Mama kommt heute Abend. Bestimmt ist sie voll sauer, wenn Jana im Krankenhaus liegt. Und auch noch wegen mir. Weil ich ja eigentlich immer auf sie aufpassen sollte. Scheiße, ich hab total Angst.
Jana hat die Augen zu, das sehe ich schon aus der Ferne. Sie liegt da zusammengekauert. Kein Schwein interessiert sich für sie. Eben ist eine Weiße vorbei gekommen, das habe ich gesehen und sie hat scheinbar nicht einmal zu ihr geguckt. Bestimmt weil Jana schwarz ist. Nicht richtig kohlschwarz, aber schwarzer als ich. Mama sagt, ich komme mehr vom Äußeren nach Papa. Der wäre beinahe weiß gewesen, genauso wie ich. Ich ähnelte von meiner Farbe her einem Karamellbonbon. Jana eher einem Kakao, genau wie Mama.
"Jana, Jana, hörst du mich?" "Wieso bewegt sie sich nicht? Es ist doch nicht schlimm oder?" "Mach mal den Koffer auf, Anna." "Es ist nicht schlimm, nicht schlimm oder? Bis Mama heute Abend kommt, ist sie wieder gesund. Es ist auch nicht wegen mir. Sie wollte nicht springen. Sie ist bestimmt nur ausgerutscht. Ich bin nicht schuld oder?" Kay sieht mich nur an, streckt die Hand nach dem Koffer aus, aber ich bin nicht fähig ihn zu öffnen und zu reichen. Er muss es selbst machen. Bittet mich wieder rein zu gehen, aber ich mache das nicht. Ich kann mein Kleines doch jetzt nicht ohne weiteres hier liegen lassen. Obwohl sie ja sowieso bald wieder aufsteht und mit mir tobt. Dann hasse ich sie wieder und sie sagt mir gleiches, aber eigentlich liebe ich sie ja.
Der Doktor holt sein mobiles Telefon raus. Es ist ziemlich fett und schwer, aber damit kann er überall anrufen.
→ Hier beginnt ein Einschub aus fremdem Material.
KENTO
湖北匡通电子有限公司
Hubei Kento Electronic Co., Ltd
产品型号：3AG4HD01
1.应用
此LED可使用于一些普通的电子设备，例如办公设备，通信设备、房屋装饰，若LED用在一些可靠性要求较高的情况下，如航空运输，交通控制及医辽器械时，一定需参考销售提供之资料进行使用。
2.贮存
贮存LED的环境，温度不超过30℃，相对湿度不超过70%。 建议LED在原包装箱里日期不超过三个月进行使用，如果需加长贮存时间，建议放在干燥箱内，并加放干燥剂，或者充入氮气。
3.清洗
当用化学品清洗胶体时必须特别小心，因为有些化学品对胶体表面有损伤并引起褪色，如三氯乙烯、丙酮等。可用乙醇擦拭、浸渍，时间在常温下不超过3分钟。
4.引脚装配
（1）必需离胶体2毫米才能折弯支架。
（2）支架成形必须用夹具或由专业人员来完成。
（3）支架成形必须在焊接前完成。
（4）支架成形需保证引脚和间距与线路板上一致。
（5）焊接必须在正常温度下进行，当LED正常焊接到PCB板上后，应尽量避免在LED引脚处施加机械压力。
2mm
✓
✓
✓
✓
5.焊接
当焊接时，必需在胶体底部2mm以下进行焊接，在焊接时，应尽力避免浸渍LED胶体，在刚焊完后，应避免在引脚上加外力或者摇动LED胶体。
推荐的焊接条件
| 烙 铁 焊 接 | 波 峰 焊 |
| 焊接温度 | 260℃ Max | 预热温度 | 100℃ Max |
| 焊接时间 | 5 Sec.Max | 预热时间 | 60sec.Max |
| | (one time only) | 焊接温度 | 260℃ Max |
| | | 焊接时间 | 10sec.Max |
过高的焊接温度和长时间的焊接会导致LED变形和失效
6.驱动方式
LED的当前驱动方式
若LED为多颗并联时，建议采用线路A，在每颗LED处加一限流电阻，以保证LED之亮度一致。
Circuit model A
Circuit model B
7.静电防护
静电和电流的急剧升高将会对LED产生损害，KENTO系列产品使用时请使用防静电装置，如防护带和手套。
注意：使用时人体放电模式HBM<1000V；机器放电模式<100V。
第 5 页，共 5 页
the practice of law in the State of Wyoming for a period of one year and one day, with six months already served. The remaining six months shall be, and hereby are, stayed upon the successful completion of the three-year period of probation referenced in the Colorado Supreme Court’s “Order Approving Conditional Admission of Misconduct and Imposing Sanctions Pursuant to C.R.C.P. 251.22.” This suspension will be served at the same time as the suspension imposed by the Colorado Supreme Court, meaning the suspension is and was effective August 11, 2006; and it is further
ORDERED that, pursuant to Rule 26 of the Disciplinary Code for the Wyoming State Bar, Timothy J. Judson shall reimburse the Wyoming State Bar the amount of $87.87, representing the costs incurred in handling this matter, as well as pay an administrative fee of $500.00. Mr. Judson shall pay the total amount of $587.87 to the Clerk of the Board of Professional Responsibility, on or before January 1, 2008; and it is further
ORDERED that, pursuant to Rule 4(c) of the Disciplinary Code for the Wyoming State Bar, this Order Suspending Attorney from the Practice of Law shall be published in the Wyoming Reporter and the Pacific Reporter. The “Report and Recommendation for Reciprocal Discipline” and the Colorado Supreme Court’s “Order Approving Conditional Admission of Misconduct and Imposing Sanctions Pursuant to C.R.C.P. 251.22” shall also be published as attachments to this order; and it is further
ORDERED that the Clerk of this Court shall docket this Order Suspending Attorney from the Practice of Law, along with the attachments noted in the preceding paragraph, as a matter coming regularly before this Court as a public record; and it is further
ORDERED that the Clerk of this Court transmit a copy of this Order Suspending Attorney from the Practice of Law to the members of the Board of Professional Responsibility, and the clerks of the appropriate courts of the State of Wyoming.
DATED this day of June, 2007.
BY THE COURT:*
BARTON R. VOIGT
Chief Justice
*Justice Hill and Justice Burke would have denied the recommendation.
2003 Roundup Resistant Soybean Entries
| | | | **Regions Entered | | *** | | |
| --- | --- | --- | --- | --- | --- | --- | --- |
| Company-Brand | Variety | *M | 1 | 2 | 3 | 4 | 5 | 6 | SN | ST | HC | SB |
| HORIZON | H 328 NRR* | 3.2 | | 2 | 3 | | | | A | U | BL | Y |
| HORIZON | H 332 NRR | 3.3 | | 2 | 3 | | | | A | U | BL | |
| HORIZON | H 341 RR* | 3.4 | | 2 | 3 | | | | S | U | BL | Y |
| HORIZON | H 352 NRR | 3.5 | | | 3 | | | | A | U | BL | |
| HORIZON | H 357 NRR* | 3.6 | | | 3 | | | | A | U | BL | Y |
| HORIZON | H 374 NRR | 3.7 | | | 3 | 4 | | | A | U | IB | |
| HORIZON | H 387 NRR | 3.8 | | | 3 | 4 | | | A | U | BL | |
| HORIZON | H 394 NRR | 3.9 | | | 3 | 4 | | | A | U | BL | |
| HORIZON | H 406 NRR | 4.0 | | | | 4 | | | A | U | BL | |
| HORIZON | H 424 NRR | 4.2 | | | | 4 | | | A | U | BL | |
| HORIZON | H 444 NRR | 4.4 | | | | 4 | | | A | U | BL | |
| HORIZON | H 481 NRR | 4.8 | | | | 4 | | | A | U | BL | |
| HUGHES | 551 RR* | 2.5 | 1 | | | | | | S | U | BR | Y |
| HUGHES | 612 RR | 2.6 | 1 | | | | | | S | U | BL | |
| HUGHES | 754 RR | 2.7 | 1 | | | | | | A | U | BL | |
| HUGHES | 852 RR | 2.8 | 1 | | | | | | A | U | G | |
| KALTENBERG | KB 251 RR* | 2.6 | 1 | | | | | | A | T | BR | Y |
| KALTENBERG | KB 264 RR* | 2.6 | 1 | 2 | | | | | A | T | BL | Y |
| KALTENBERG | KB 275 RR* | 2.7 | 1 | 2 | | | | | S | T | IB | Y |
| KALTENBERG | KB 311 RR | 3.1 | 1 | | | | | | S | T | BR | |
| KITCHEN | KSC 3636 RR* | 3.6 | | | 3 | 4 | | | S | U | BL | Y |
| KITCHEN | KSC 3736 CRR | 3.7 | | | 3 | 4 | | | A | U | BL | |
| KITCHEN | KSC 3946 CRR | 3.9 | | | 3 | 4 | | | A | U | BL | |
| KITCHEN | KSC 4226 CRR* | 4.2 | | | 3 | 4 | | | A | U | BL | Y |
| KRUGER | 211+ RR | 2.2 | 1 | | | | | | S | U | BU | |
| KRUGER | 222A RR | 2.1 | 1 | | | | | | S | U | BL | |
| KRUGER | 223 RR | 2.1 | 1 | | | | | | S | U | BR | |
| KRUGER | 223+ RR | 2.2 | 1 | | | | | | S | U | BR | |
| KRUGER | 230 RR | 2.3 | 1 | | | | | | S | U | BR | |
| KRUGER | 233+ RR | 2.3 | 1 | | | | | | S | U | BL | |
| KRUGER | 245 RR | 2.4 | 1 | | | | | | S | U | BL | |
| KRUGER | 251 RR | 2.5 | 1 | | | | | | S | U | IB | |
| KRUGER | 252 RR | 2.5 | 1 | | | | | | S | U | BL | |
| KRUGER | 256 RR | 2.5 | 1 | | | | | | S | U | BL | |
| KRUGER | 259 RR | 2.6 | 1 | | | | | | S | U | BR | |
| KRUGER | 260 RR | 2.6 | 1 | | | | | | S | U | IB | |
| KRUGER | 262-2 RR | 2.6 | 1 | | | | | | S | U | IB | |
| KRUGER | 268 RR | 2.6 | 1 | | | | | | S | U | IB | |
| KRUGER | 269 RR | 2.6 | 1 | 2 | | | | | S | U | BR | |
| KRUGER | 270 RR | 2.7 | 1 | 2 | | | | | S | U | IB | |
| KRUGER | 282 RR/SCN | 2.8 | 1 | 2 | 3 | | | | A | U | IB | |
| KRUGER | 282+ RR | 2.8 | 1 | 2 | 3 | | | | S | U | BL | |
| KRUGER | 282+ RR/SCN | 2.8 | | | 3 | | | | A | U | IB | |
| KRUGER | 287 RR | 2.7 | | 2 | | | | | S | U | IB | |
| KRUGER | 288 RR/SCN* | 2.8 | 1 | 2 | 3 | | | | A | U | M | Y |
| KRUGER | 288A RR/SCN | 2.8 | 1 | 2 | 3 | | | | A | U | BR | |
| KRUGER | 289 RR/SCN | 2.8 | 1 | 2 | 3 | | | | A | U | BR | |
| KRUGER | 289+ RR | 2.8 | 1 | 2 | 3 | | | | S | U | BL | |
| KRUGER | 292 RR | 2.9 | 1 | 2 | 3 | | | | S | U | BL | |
Jana und ich hatten immer davon geträumt auch so eines wie Kay zu haben und meine Schwester meinte dann immer:'Damit würde ich Papa anrufen.' Ich war von ihrer Idee anfangs beeindruckt, aber mit der Zeit, als sich ihr Wille immer mehr versteifte, versuchte ich es ihr auszureden.


Sichtwechsel

Anna steht plötzlich schnaufend vor meiner Haustür. Sie ist ein bildhübsches Mädchen, ziemlich schlank und ihre Haut karamell farben. Annas Mutter ist eine herzensgute Frau, welche aus gesundheitlichen Gründen oft Monate in einer Klinik bleiben muss. Jana wird dann von Anna versorgt, welche beide aufgrund ihrer Hautfarbe schief angesehen werden. Ich selbst bin kakaoschwarz, doch als Arzt habe ich genug Arbeit und genug Geld, um mich und meinen Sohn am Leben zu erhalten.
Anna berichtet mir atemlos, was passiert ist und ich merke allein an der Stimme, mit welcher sie spricht, dass etwas nicht stimmt. Als das Mädchen mich zum Unfallsort geleitet, macht sich ihr Schock bemerkbar. Sie redet wirres Zeug und ist nicht in der Lage, mir beim Versorgen ihrer Schwester zu helfen. Um Jana steht es schlecht. Ich vermute, dass sie sich Knochen gebrochen hat und eine schwere Gehirnerschütterung. Sie ist in Ohnmacht gefallen und deshalb zählt von nun an jede Sekunde. Es ist zwecklos, Anna zu befehlen ins Haus zu gehen, denn in ihrer Lage ist sie nicht mehr Herr über sich selbst.
Ich krame nach dem mobilen Telefon und wähle die Nummer des Krankenhauses.
"Krey hier." Meldet sich der Assistenzarzt. Ich erkenne ihn sofort. "Ein Notfall, Mädchen ist 4 Meter gefallen, Ohnmacht und Knochenbrüche. Verdacht auf innere Blutungen. Schwere Gehirnerschütterung. Mailstreet 26." "Gleich da, Doktor Britt." Er hat mich auch erkannt. Meine Stimme bebt und als mein Blick Anna streicht, ist mir richtig Elend zumute. Ihre Familie hat soviele Sorgen und nun auch noch das. Ich will nicht fragen, was genau vorgefallen ist, denn ich weiß, dass Anna schweigen würde und überhaupt nicht in der Lage wäre, Bericht zu liefern. Also tue ich es ihr gleich und starre das schwarze Mädchen an. Habe sie schon in die stabile Seitenlage gelegt und ihr Spritzen verabreicht. Mehr kann ich nicht tun. Außerdem ist meine Ausrüstung schwach, schon deshalb, weil ich nicht genug Geld für mehr habe.
Es dauert nicht lange, bis Motorengeräusche die verletzende Stille durchbrechen und das Blaulicht am anderen Straßenende auftaucht. Erleichtert erhebe ich mich, Anna bleibt sitzen.
Männer in Schutzkleidung kommen angerast, mit Koffern bepackt und schieben mich weg, ehe ich Anna packen kann. Ein Mann zieht sie am Arm hoch, doch sie rührt sich nicht.
"Jaaana! Jaaana!" Wimmert sie leise und beginnt mit dem Oberkörper zu wippen.
"Anna." Meine Hand streckt sich zu dem jungen Mädchen aus, doch ich werde weggeschoben. Es ist zwecklos, ich muss sie ihrem Schicksal und den Männern in weis überlassen. Arme Anna, meine arme Anna...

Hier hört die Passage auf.